Some of circulating microRNA expression have shown a correlation with clinical factors in SLE patients, suggesting that they may be indicators of disease progression. We observed that th miR-155 expression level is inversely correlated with disease activity and the presence of anti-dsDNA antibodies. miR-132 expression levels were inversely correlated with disease activity in SLE patients. Wang et al (2010) demonstrated that the levels of miR-146a and miR-155 in the sera of SLE patients were associated with disease activity, proteinuria, the number of red blood cells, thrombocytes, and lymphocytes. After treatment with calcitriol for six months, the serum levels of miR-146a in SLE patients significantly increased and were also inversely correlated with calcium-phosphate products (r = −0.466, p = 0.003) [32]. In contrast, studies conducted up to now indicate that circulating microRNAs have the potential to be prognostic markers of disease activity for the occurrence of specific clinical symptoms or for the presence of specific autoantibodies for RA. For example, miR-4764-5p, miR-4634, miR-9-5p, miR-219-2-3p [31], miR-24, and ePRAM [25] exhibited significant correlations with either plasma cytokine and chemokine levels or clinical features for RA.

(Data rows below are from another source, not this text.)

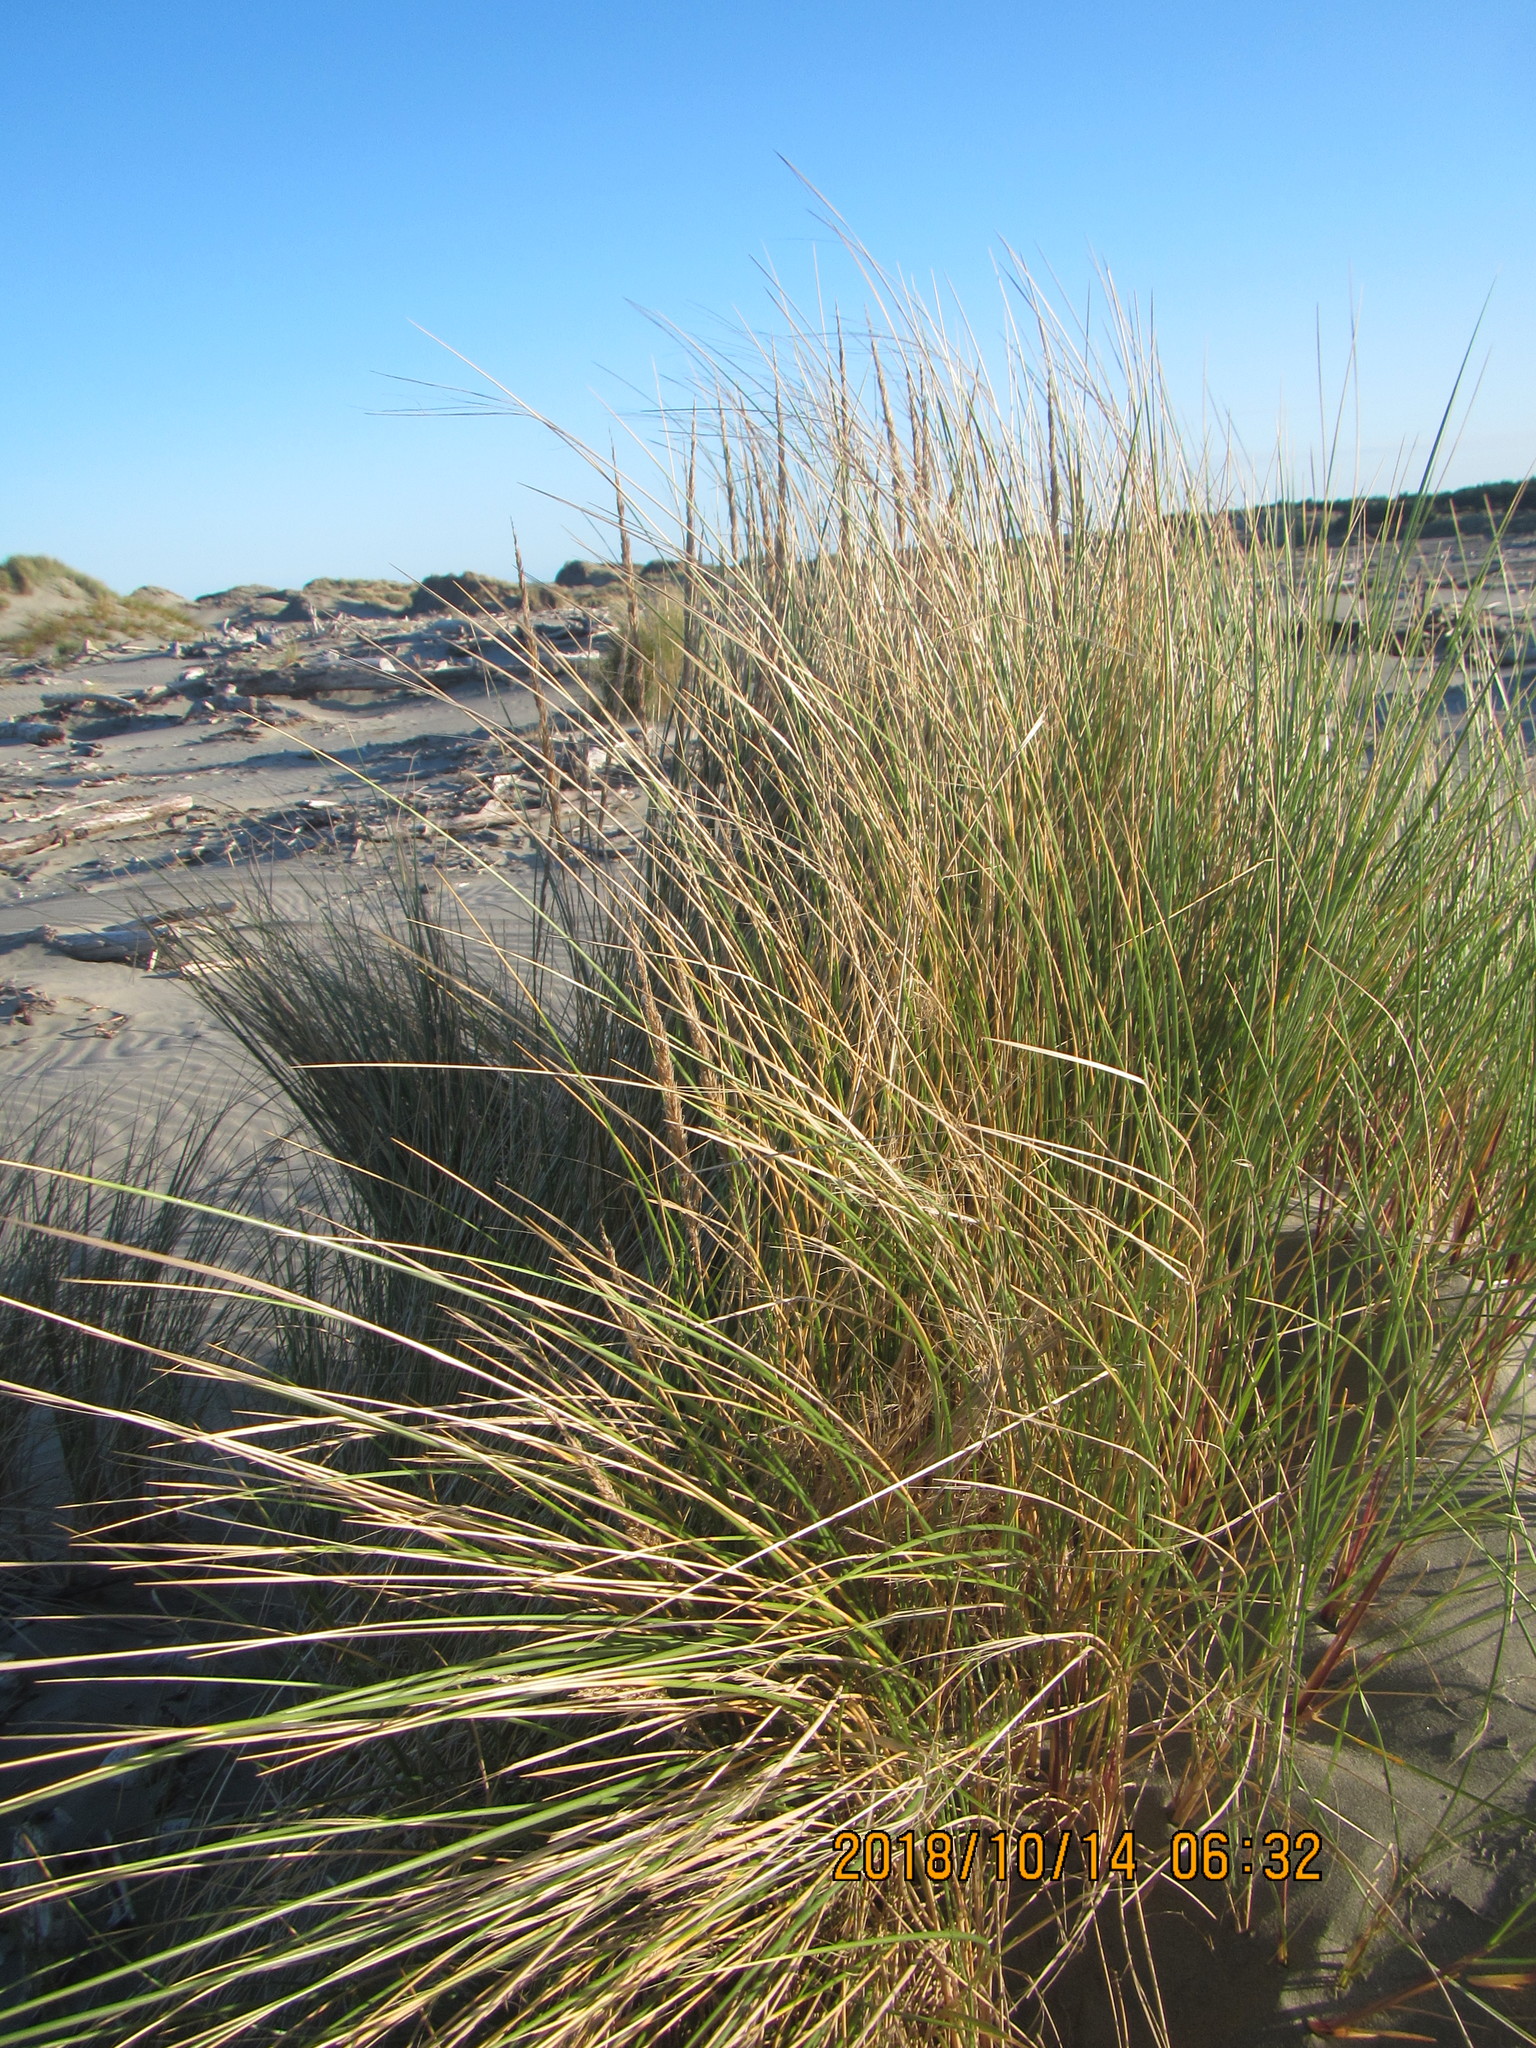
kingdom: Plantae
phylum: Tracheophyta
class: Liliopsida
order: Poales
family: Poaceae
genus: Calamagrostis
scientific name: Calamagrostis arenaria
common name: European beachgrass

Due to the size of the sample and the clinical diversity of patients, our results have some limitations. Therefore, this data must be confirmed in larger studies. Circulating miRNAs have many features that make them good candidates for diagnostic or prognostic markers [18,38,39]. However, when interpreting the results and drawing conclusions, one should bear in mind the disadvantages of quantitative research on circulating miRNAs. The problem is the difficulty in obtaining repeatability of quantification of circulating microRNAs. It is caused by various assay platforms, varied methodology, protocols, sample preparation or isolation of miRNAs, as well as uniform and proper normalization. Differences in the results observed in the literature may also be related to ethnic differences or group validation. The large diversity between patients and the problem with methodological standardization indicate a problem involving using circulating microRNAs as diagnostic biomarkers. In addition, the mechanisms underlying aberrant circulating miRNAs involved in the pathogenesis of CTDs as well as the effects of other factors that regulate circulating miRNAs remain to be investigated. Functional experimental studies are required to verify and establish a causal relationship between improperly expressed circulating miRNAs and CTD.

5. Conclusions

Our research has shown that the levels of circulating microRNAs associated with the U1-RNP/TLRs/IFNs signaling pathway may be not a good diagnostic marker for MCTD in particular. Our studies provide a basis to look more closely at the importance of miR-126 serum expression that differentiated MCTD patients from other ACTD disease units. Moreover, we observed that the serum expression profile of these microRNA is characteristic for SLE and RA diseases entities. These microRNAs could serve as potential diagnostic biomarkers that differentiate them from healthy controls and/or from other ACTDs. Further research into the differences in the epigenetics of patients suffering from ACTD will allow a better understanding of the pathogenesis of these diseases, which in the future may lead to better diagnostics, differentiation of patients, particularly with regard to overlap syndromes, and appropriate classification of patients for treatment.